In the 2015 data, there were "no meaningful differences" in those findings across communities, the researchers wrote.
These findings come at a time when school bullying rates nationally have remained relatively flat, according to the Centers for Disease Control and Prevention. Findings from the CDC's Youth Risk Behavior Survey show that about 1 in 5 students were bullied at school in 2017.
Huang, an associate professor of education, says the overall stable number fits with the state-level findings from his research with Cornell: While bullying rates in areas of Virginia that voted Republican went up in 2017, rates went down in places that favored Clinton.
"If, in one area, bullying rates go up, and, in another area, your bullying rates go down, what do you get?" he asks. "You get an average of no change."
The researchers took pains to note that their research does not conclude that President Trump's election caused an increase in bullying. Instead, they found a correlation between voter preference and bullying, and they observed teasing across one state.
Their findings could lend credence to the anecdotal reports from teachers around the country after the election, says Dorothy Espelage, a psychology professor at the University of Florida who researches bullying and school safety in middle and high schools.

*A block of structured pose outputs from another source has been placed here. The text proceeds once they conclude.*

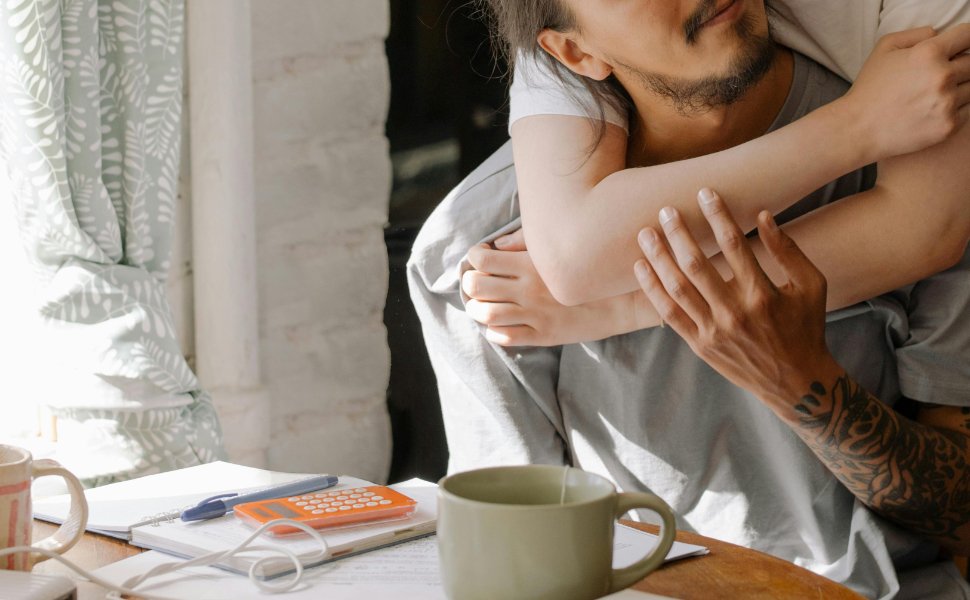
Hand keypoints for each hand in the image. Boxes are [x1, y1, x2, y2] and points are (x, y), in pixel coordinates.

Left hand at [464, 230, 646, 345]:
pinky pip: (505, 338)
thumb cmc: (591, 267)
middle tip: (475, 282)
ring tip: (480, 306)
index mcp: (531, 263)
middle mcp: (529, 289)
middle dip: (469, 283)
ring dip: (476, 309)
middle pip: (477, 286)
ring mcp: (535, 314)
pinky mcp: (544, 335)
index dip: (474, 257)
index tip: (481, 258)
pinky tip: (499, 324)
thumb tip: (498, 244)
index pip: (482, 259)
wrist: (623, 299)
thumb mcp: (561, 248)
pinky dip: (493, 331)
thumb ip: (527, 242)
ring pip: (486, 314)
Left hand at [633, 189, 840, 408]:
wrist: (794, 382)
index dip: (718, 216)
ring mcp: (714, 331)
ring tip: (646, 233)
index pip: (735, 245)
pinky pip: (669, 314)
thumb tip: (763, 214)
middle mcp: (735, 312)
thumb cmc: (805, 326)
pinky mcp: (700, 345)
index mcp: (763, 294)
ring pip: (677, 288)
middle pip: (697, 265)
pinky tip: (641, 267)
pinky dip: (653, 289)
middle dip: (679, 234)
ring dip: (658, 258)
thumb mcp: (810, 285)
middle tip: (665, 210)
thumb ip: (788, 250)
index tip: (705, 193)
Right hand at [845, 24, 969, 159]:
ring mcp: (947, 103)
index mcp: (928, 54)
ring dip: (957, 89)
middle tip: (935, 78)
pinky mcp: (949, 126)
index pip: (968, 35)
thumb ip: (916, 34)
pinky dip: (954, 109)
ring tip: (931, 96)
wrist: (857, 129)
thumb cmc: (869, 88)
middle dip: (958, 66)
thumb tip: (938, 35)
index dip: (963, 40)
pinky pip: (967, 110)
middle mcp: (942, 77)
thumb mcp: (883, 49)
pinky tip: (933, 111)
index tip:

"Anybody that's in the schools is picking up on this," she says. "You don't have to be a psychologist or a sociologist to understand that if these conversations are happening on the TV and at the dinner table that these kids will take this perspective and they're going to play out in the schools."
A nationally representative survey conducted in the fall of 2017 showed that just 14 percent of 9- to 11-year-olds believe that the country's leaders model how to treat others with kindness — and 70 percent said it would help kids their age to be kinder if adults in charge of the country set a better example.
"Parents should be mindful of how their reactions to the presidential election, or the reactions of others, could influence their children," Cornell, a psychologist and professor of education at UVA, said in a statement. "And politicians should be mindful of the potential impact of their campaign rhetoric and behavior on their supporters and indirectly on youth."
Regardless of where and how it happens, adds Francis Huang, "bullying is something that can still be addressed and brought down in schools."